● Exercise objective
Please print, word for word, the section of the autism and friendship passage below that begins with the words containing "Social connection is" and ends with "can feel lonely.".

● Excerpt provided

▽

A new line of research is forcing a rethink of those long-held beliefs. Autistic people overwhelmingly report that they want friends. And they have shown that they can and do form friendships with both neurotypical and autistic peers, even if their interactions sometimes look different from those among neurotypical people. This reframed view of friendship aims to acknowledge and encourage a better understanding of the social lives of autistic people. It recognizes the challenges autistic people face in creating close relationships, including difficulties in processing social information and dealing with conflict. “Nothing is impossible in terms of friendships for people with autism,” Lerner says, “but it does perhaps take a different route.”
Social connection is a powerful predictor of long-term physical and mental health. Having meaningful friendships — or lacking them — has an impact on our cardiovascular and immune systems, stress responses, sleep and cognitive health. People with strong social connections survive longer, on average, than those with poor connections, according to a meta-analysis of more than 300,000 people. Loneliness, defined as a mismatch between desired and actual levels of social connection, is as great a risk factor for mortality as smoking, the analysis suggests. Autistic people may not look lonely, because they often separate themselves from others — but they can feel lonely.
In fact, autistic children tend to be lonelier than their neurotypical peers, according to a study published in 2000. And this loneliness may contribute significantly to the high incidence of depression and anxiety among autistic adults. Having more and better friendships may ease the loneliness, but there is a caveat: The friendships might be distinct from those among neurotypical people.
“The benefits probably come from autistic people finding and being supported to find the relationships that work for them,” says psychologist Felicity Sedgewick of the University of Bristol in the United Kingdom. “I don’t think putting a neurotypical standard of friendship as the standard that autistic people should be made to achieve would do anything positive at all and would probably be very negative.”

△

● Provided records
▽

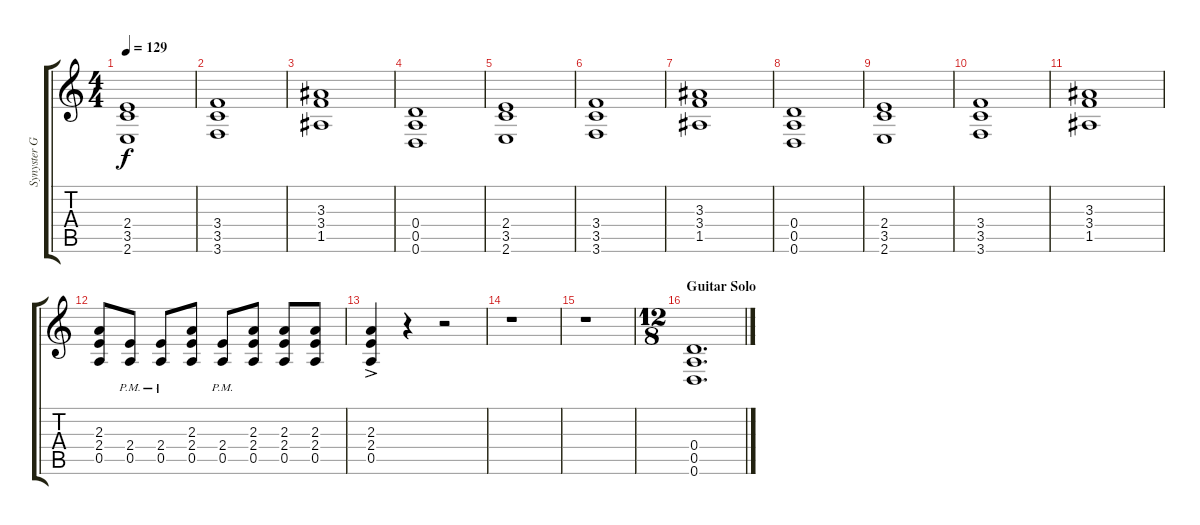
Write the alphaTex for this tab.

\track ("Synyster Gates (Rhythm)" "Synyster G") {instrument distortionguitar}
\staff {score tabs}
\tuning (E4 B3 G3 D3 A2 D2) {hide}
\ts (4 4)
\tempo 129
\clef g2
\ks c
(2.4 3.5 2.6).1{dy f} |
(3.4 3.5 3.6).1 |
(3.3 3.4 1.5).1 |
(0.4 0.5 0.6).1 |
(2.4 3.5 2.6).1 |
(3.4 3.5 3.6).1 |
(3.3 3.4 1.5).1 |
(0.4 0.5 0.6).1 |
(2.4 3.5 2.6).1 |
(3.4 3.5 3.6).1 |
(3.3 3.4 1.5).1 |
(2.3 2.4 0.5).8 (2.4{pm} 0.5{pm}).8 (2.4{pm} 0.5{pm}).8 (2.3 2.4 0.5).8 (2.4{pm} 0.5{pm}).8 (2.3 2.4 0.5).8 (2.3 2.4 0.5).8 (2.3 2.4 0.5).8 |
(2.3{ac} 2.4{ac} 0.5{ac}).4 r.4 r.2 |
r.1 |
r.1 |
\ts (12 8)
\section ("" "Guitar Solo")
(0.4 0.5 0.6).1{d}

△

● Solution
Social connection is a powerful predictor of long-term physical and mental health. Having meaningful friendships — or lacking them — has an impact on our cardiovascular and immune systems, stress responses, sleep and cognitive health. People with strong social connections survive longer, on average, than those with poor connections, according to a meta-analysis of more than 300,000 people. Loneliness, defined as a mismatch between desired and actual levels of social connection, is as great a risk factor for mortality as smoking, the analysis suggests. Autistic people may not look lonely, because they often separate themselves from others — but they can feel lonely.